To be sure, finding people responsible for failure during wartime is sometimes controversial.
During the Civil War, Abraham Lincoln was constantly second-guessed by congressional committees. Confederate Gen. Robert E. Lee said one of those committees was worth two divisions to his side.
After Pearl Harbor was attacked in 1941, the government investigated and punished several senior military officials. Similarly, at the height of World War II, then-Sen. Truman led an investigation into war profiteering by American businesses, exposing shoddy work and saving billions of dollars and thousands of lives.
After the United States was attacked in 2001, Bush resisted attempts to find flaws in the nation's intelligence or security apparatus. Once he relented, investigations found fault, but Bush didn't assign responsibility or take it.
Investigations also faulted intelligence services for wrongly stating that Iraq had weapons of mass destruction before the United States invaded. Again, Bush didn't assign responsibility or take it.
In fact, policymakers who expressed skepticism about parts of the administration's case for war weren't asked to return for Bush's second term, including former Secretary of State Colin Powell and his deputy, Richard Armitage.
Those who publicly or privately trumpeted the false intelligence were either retained or promoted, including Defense Secretary Donald H. Rumsfeld; then-National Security Adviser Condoleezza Rice; her former deputy, Stephen J. Hadley; and Vice President Dick Cheney's chief of staff, I. Lewis "Scooter" Libby.
After it was revealed that prisoners were abused in the Abu Ghraib prison in Iraq, Bush condemned the practice. Rumsfeld offered to resign, but Bush rejected the offer.
At a recent congressional hearing, a senior military investigator said top U.S. officials had failed to set clear rules for interrogating prisoners, but he added that it wasn't his role to assign responsibility.
In business, high-flying, highly paid executives presided over a corporate culture that some critics likened to the Gilded Age of the late 1800s.
"The CEO became a cult hero," said Todd Gitlin, a sociologist at Columbia University. "The CEO class came to believe what the cover stories said about them, that they were sublime geniuses who made vast amounts of difference in the success of their companies."
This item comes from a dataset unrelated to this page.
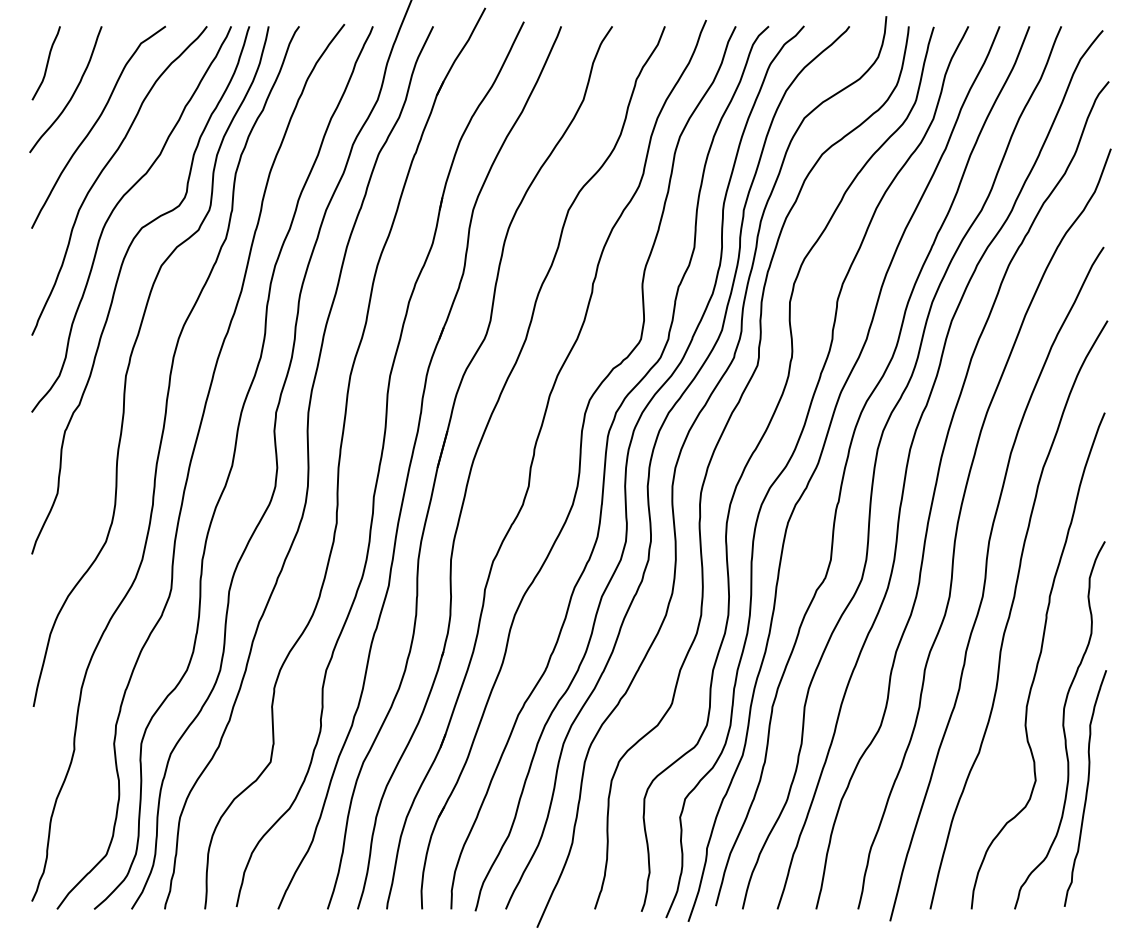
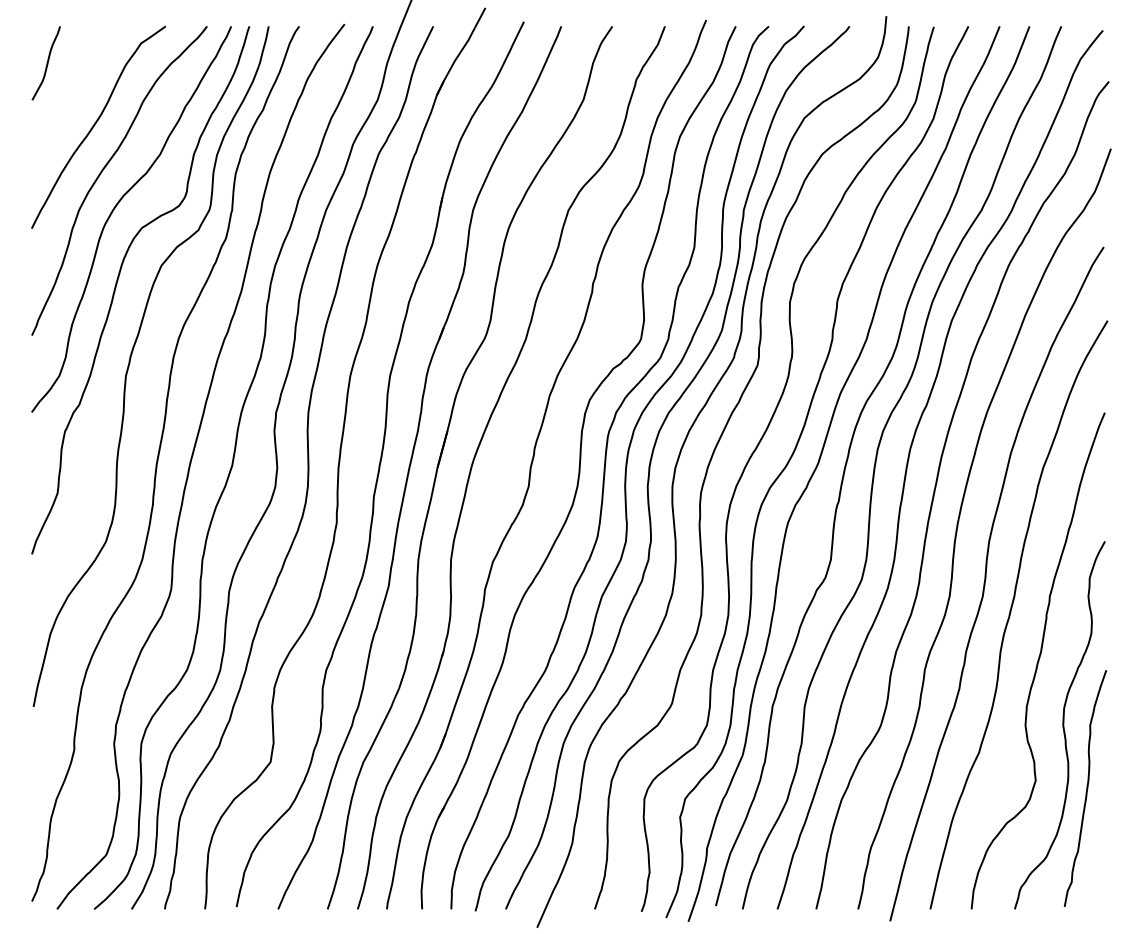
curve at (71, 95): present -> none
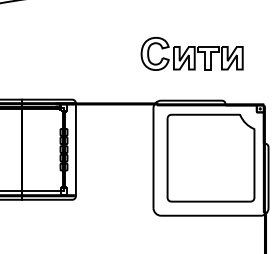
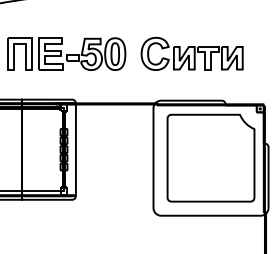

When Worldcom's Ebbers claimed he wasn't responsible for financial crimes committed at his company - a defense other indicted executives planned to use - it signaled what Gitlin called a moral collapse.
"If you think that being the CEO and being rewarded gets you off a hook rather than on it, then your moral principle is that ignorance is bliss," Gitlin said.
One thing that's allowed the powerful to abandon responsibility is lack of societal pressure. In 1996, Republican presidential candidate Bob Dole discovered that voters were uninterested in fund-raising abuses at the Clinton White House. "Where's the outrage?" Dole repeatedly complained.
Gitlin attributes it to the cult of personality. "There's been a metastasis of celebrity," he said. "Celebrity is taken to be a moral position. To be a celebrity is to transcend mere categories of good and evil."
Staudenmaier, the historian, said people are distracted. He suggested that's what happened in the Roman Catholic Church.
"When you're paying more attention to the definition of doctrinal correctness, which has been the case for 20 years, you find people looking past the question of whether people are doing a good job with the power," he said.
At the same time, he said, Americans became more exclusively focused on profits in business and on the war on terror in government.
Said Staudenmaier: "You take your eye off the ball and you get bad behavior."